● **ÉNONCÉ 1**:
Réécrivez les enregistrements, depuis la ligne contenant "pose: elev=59.3 azim=181.9" jusqu'à celle contenant "Dot at: (374, 269)", en remplaçant "pose" par "vue" et sans rien changer d'autre.
● **ÉNONCÉ 2**:
Prolongez le texte sur Alana et l'enseignement à la NYU après sa dernière phrase.

● **TEXTE À LIRE**:
►

Alana est une jeune femme moderne : elle aime les nouvelles technologies, les médias, s’amuser, le journalisme, le cinéma, les sushi, les voyages et le fitness. Elle a aussi un compte Facebook, un blog personnel, (« avec des vidéos », précise-t-elle), elle utilise le service de microblogging Twitter, et enfin elle est correspondante à temps partiel pour un blog spécialisé sur les médiaux sociaux Mashable.
L’enseignement à la New York University est très old media
Tout devrait donc aller pour le mieux dans le meilleur des mondes, or ça coince. Comme elle le raconte dans un billet corrosif, la NYU —et donc son enseignement— est resté très « old media » :
• il est préférable de faire son stage dans un magazine ou un quotidien (papier,bien sûr) ;
• il faut venir en classe avec le New York Times (chez nous, ce serait Le Monde); or, proteste-t-elle « pourquoi ne nous laisse-t-on pas avoir accès à la version online, avoir nos informations sur d’autres journaux, voire utiliser nos NYT app sur notre iPhone ? »
• il faut apprendre à écrire pour un quotidien ou un magazine, car « écrire pour un blog ou un site, ce n’est pas du journalisme »;
• Devenir editor (secrétaire de rédaction/éditeur) dans un magazine ou un quotidien « est le seul emploi intéressant ».

◄

● **DONNÉES BRUTES**:
►

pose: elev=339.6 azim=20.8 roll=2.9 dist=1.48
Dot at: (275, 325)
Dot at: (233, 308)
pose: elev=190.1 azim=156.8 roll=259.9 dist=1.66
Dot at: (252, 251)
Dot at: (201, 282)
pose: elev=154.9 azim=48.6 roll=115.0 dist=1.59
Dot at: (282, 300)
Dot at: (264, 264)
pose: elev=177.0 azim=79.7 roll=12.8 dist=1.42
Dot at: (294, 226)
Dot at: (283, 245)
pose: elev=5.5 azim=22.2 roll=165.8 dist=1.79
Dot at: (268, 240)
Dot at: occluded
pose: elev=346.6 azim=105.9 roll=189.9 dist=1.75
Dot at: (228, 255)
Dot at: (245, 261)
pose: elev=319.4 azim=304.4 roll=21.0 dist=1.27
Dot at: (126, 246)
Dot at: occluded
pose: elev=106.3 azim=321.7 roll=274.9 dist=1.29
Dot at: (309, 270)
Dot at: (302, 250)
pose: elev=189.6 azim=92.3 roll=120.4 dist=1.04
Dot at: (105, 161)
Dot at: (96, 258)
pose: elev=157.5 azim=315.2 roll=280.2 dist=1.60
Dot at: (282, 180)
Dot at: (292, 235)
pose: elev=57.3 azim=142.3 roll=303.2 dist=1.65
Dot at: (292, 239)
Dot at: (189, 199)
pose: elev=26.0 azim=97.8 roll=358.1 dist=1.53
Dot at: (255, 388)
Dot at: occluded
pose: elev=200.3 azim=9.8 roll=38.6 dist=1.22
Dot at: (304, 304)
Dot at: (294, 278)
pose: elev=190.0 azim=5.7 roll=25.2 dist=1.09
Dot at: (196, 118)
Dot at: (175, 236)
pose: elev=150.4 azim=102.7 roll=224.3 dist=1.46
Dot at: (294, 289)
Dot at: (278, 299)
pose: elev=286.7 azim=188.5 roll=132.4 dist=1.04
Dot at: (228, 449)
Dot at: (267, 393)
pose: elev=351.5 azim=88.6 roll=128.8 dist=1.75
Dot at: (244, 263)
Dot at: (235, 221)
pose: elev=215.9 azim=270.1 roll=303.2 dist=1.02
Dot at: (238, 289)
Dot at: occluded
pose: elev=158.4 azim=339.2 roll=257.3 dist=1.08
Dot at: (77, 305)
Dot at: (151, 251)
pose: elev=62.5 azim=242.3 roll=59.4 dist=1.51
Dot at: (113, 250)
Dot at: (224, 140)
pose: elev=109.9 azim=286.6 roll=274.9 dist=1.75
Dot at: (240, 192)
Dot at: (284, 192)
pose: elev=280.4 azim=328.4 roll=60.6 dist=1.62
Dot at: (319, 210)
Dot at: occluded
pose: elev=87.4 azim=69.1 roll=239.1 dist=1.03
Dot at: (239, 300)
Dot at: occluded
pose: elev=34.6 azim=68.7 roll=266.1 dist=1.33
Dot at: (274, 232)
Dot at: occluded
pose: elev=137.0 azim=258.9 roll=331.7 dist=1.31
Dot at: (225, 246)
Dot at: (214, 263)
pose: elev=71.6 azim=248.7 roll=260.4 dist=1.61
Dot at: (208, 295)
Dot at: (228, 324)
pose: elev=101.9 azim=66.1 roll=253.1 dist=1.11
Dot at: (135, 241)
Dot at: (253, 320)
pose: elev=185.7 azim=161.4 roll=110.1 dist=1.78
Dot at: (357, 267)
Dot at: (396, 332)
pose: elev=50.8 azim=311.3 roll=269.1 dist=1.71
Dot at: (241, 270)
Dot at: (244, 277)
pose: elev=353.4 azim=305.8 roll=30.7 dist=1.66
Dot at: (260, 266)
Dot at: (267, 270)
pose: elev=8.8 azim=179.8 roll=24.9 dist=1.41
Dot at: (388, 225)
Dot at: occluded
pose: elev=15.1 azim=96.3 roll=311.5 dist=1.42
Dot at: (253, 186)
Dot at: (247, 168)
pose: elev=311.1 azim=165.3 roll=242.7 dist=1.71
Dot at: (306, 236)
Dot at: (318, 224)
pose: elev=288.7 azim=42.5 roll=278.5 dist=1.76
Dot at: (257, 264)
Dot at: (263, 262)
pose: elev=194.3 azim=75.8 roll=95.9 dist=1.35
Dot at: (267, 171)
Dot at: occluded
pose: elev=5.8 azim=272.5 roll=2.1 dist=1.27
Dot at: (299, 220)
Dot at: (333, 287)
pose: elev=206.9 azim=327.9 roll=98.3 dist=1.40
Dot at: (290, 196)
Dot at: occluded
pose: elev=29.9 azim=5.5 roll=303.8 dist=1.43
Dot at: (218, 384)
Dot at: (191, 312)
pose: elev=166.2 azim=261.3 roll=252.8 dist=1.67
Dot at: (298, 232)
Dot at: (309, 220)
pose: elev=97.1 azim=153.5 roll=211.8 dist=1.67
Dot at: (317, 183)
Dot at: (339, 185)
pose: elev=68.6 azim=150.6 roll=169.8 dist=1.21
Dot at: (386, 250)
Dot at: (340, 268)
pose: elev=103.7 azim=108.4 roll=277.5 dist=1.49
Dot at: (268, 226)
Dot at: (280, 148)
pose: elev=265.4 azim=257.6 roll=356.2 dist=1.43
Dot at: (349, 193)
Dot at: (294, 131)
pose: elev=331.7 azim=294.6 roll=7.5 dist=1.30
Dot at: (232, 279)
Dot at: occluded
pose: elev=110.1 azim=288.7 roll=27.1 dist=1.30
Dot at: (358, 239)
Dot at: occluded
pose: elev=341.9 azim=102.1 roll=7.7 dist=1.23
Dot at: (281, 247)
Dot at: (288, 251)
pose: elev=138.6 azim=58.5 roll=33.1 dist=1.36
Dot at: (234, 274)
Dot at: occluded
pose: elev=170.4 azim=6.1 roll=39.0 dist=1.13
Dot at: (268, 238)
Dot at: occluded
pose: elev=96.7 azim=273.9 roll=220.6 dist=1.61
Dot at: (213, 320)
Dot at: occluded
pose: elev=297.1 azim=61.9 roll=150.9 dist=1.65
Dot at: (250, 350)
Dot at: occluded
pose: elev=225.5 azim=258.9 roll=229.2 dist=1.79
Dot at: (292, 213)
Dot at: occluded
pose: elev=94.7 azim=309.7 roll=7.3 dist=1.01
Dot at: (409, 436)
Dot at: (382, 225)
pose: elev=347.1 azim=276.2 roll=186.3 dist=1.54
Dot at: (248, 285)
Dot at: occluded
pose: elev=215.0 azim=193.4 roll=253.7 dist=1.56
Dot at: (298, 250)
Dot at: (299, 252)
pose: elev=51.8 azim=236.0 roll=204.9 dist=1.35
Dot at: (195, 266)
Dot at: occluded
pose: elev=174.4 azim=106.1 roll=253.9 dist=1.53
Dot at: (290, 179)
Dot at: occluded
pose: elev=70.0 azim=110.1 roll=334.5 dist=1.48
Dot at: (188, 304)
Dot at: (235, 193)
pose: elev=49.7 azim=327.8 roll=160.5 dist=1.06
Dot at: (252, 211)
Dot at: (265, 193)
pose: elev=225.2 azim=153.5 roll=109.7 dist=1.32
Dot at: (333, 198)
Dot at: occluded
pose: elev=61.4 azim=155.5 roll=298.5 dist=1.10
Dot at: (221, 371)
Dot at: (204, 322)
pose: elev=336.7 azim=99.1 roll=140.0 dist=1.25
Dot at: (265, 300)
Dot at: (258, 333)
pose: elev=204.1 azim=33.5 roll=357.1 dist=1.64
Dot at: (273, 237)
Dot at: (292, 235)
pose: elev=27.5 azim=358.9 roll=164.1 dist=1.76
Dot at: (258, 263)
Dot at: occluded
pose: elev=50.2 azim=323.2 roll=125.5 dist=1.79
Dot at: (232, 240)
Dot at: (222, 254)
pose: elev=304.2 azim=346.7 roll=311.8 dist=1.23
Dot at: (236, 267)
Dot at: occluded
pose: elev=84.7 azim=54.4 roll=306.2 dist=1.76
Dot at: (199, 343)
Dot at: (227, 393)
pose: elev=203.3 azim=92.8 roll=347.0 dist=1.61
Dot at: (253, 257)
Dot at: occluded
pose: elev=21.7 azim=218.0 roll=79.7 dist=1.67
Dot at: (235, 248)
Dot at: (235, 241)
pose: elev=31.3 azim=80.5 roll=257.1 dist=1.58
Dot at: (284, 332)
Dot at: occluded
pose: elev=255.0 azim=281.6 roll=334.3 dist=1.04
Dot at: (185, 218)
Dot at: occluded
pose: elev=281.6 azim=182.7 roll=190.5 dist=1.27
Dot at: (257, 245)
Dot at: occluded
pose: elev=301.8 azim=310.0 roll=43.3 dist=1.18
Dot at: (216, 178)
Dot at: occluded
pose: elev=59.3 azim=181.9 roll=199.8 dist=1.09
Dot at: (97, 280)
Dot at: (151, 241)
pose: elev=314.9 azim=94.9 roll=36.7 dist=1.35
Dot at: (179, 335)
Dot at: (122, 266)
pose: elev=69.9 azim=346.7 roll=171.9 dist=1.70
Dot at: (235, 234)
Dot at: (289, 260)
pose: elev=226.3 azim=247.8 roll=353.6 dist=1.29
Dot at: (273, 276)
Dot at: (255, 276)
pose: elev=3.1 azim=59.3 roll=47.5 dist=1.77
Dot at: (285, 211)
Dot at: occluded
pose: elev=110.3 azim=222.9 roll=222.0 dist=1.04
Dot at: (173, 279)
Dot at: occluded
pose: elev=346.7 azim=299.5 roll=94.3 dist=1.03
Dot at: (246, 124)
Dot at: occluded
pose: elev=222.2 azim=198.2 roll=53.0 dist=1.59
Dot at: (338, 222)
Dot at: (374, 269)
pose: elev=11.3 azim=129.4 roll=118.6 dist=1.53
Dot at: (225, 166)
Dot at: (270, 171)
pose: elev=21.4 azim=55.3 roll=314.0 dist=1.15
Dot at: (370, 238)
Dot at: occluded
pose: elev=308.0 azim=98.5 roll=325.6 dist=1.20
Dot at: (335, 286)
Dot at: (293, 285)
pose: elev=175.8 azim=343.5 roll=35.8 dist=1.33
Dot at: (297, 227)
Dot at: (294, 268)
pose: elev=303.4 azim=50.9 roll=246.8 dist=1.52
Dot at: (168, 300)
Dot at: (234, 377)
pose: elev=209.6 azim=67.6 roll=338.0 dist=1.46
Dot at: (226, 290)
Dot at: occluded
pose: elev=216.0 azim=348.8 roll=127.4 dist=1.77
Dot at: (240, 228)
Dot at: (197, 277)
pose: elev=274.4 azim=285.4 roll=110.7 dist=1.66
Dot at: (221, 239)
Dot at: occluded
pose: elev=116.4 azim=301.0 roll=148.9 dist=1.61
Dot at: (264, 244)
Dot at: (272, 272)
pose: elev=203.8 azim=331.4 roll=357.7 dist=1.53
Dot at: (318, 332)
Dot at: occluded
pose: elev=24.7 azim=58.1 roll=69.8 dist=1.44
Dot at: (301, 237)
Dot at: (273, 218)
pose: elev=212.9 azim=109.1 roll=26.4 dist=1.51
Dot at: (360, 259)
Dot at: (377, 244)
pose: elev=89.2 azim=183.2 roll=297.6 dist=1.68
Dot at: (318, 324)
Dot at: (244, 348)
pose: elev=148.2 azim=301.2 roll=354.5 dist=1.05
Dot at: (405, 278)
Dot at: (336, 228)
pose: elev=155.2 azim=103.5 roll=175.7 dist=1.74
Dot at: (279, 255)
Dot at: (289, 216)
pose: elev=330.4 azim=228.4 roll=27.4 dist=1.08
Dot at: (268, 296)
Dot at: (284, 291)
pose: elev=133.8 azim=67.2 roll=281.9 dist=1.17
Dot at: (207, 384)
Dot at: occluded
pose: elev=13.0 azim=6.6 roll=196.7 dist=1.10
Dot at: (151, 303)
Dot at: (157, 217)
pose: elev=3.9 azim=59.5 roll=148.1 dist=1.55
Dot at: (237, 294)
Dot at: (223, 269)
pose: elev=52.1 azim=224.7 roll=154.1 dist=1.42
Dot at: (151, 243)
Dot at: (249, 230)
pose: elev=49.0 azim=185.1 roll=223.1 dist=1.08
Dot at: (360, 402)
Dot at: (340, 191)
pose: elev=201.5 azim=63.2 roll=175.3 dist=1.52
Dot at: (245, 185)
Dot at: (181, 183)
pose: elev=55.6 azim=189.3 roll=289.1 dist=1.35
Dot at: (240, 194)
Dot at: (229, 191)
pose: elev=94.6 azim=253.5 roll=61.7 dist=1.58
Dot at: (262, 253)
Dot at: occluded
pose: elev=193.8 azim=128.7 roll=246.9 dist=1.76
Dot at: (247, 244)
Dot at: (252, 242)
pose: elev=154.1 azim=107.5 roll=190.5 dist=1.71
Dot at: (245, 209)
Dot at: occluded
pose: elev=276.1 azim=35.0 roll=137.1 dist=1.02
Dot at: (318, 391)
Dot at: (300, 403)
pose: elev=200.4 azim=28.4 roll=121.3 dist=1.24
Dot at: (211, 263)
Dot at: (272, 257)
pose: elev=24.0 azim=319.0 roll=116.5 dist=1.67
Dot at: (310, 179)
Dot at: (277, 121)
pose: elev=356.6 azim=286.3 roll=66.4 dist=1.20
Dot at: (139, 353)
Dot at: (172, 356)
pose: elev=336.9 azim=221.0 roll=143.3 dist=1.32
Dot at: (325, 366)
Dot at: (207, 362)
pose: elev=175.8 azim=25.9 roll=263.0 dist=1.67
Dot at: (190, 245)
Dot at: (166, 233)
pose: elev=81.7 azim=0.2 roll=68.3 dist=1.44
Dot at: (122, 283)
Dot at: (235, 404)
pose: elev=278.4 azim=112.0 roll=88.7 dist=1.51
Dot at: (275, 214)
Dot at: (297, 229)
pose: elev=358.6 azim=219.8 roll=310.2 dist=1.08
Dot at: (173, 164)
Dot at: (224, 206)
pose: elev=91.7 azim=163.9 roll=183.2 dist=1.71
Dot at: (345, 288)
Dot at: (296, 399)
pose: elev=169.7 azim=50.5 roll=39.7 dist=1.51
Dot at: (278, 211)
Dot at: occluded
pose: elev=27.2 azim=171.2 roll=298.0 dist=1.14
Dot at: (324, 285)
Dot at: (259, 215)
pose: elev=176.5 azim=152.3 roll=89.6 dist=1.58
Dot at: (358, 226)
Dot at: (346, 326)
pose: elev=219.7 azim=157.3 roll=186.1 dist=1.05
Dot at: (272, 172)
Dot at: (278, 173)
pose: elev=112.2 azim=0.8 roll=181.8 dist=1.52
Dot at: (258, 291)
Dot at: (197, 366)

◄

● **RÉSULTAT 1**:
vue: elev=59.3 azim=181.9 roll=199.8 dist=1.09
Dot at: (97, 280)
Dot at: (151, 241)
vue: elev=314.9 azim=94.9 roll=36.7 dist=1.35
Dot at: (179, 335)
Dot at: (122, 266)
vue: elev=69.9 azim=346.7 roll=171.9 dist=1.70
Dot at: (235, 234)
Dot at: (289, 260)
vue: elev=226.3 azim=247.8 roll=353.6 dist=1.29
Dot at: (273, 276)
Dot at: (255, 276)
vue: elev=3.1 azim=59.3 roll=47.5 dist=1.77
Dot at: (285, 211)
Dot at: occluded
vue: elev=110.3 azim=222.9 roll=222.0 dist=1.04
Dot at: (173, 279)
Dot at: occluded
vue: elev=346.7 azim=299.5 roll=94.3 dist=1.03
Dot at: (246, 124)
Dot at: occluded
vue: elev=222.2 azim=198.2 roll=53.0 dist=1.59
Dot at: (338, 222)
Dot at: (374, 269)

● **RÉSULTAT 2**:
Pour ajouter à son désarroi, elle constate lors du traditionnel tour de table de début de formation qu’elle est la seule — sur 16 étudiants — à tenir un blog. Or, dit-elle, « avoir un blog c’est comme avoir une voiture ».
Un fossé générationnel et une approche différente du journalisme
L’incompréhension continue avec son enseignante, lorsque celle-ci lui explique que l’un des traits de sa génération est anti-sociale, parce que les jeunes ne se parlent pas directement « en face en face » et qu’ils passent trop de temps online. Une vision que réfute totalement Alana : « Pour notre génération il est plus facile [grâce aux réseaux sociaux de type Facebook et MySpace] de rester en contact, d’organiser une réunion [meetup], d’organiser une soirée, ou de demander un rendez-vous un quelqu’un » qu’à la génération précédente.
Le problème est donc double : d’une part, un fossé générationnel et d’autre part, un approche différente du journalisme, liée à son expérience personnelle. Par exemple, raconte-t-elle, « au semestre précédent, notre professeur a voulu innover en créant un blog de classe. Il a échoué car le professeur pensait que nous pourrions être auteurs et secrétaire de rédaction comme dans un magazine. Or, les blogs ne fonctionnent pas de cette façon et ne sont certainement pas écrit de cette manière ». (l’auteur de ce blog confirme!)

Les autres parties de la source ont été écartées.